*What to work on*: Reproduce exactly the lines of the material beneath, from the line that contains "left elbow: (226, 177)" to the line that contains "left hip: (73, 191)", both included, and no other lines.

*Excerpted records*:
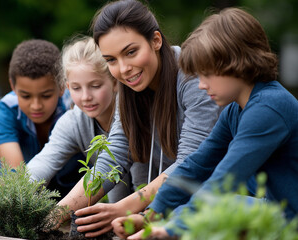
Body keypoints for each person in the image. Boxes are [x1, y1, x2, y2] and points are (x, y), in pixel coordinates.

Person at [112, 7, 298, 239]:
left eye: (207, 74)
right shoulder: (234, 110)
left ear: (236, 63)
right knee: (189, 205)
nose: (201, 85)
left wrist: (169, 230)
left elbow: (226, 177)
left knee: (214, 208)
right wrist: (152, 215)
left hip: (290, 218)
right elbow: (196, 165)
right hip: (275, 209)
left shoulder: (269, 107)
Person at [56, 0, 221, 237]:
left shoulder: (192, 75)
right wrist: (56, 213)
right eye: (111, 60)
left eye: (131, 52)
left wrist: (121, 208)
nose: (123, 69)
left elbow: (190, 163)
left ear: (155, 40)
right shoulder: (129, 88)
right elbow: (113, 158)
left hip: (221, 202)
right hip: (170, 209)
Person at [27, 36, 149, 203]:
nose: (86, 97)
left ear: (115, 82)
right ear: (68, 87)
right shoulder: (73, 122)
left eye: (95, 86)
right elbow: (45, 162)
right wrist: (11, 191)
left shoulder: (132, 110)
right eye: (76, 88)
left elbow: (138, 173)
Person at [0, 39, 78, 197]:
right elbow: (15, 178)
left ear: (63, 86)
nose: (36, 105)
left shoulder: (76, 105)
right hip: (27, 193)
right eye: (26, 96)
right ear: (13, 86)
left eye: (46, 96)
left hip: (73, 191)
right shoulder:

*Result of this task*:
left elbow: (226, 177)
left knee: (214, 208)
right wrist: (152, 215)
left hip: (290, 218)
right elbow: (196, 165)
right hip: (275, 209)
left shoulder: (269, 107)
Person at [56, 0, 221, 237]:
left shoulder: (192, 75)
right wrist: (56, 213)
right eye: (111, 60)
left eye: (131, 52)
left wrist: (121, 208)
nose: (123, 69)
left elbow: (190, 163)
left ear: (155, 40)
right shoulder: (129, 88)
right elbow: (113, 158)
left hip: (221, 202)
right hip: (170, 209)
Person at [27, 36, 149, 203]:
nose: (86, 97)
left ear: (115, 82)
right ear: (68, 87)
right shoulder: (73, 122)
left eye: (95, 86)
right elbow: (45, 162)
right wrist: (11, 191)
left shoulder: (132, 110)
right eye: (76, 88)
left elbow: (138, 173)
Person at [0, 39, 78, 197]:
right elbow: (15, 178)
left ear: (63, 86)
nose: (36, 105)
left shoulder: (76, 105)
right hip: (27, 193)
right eye: (26, 96)
right ear: (13, 86)
left eye: (46, 96)
left hip: (73, 191)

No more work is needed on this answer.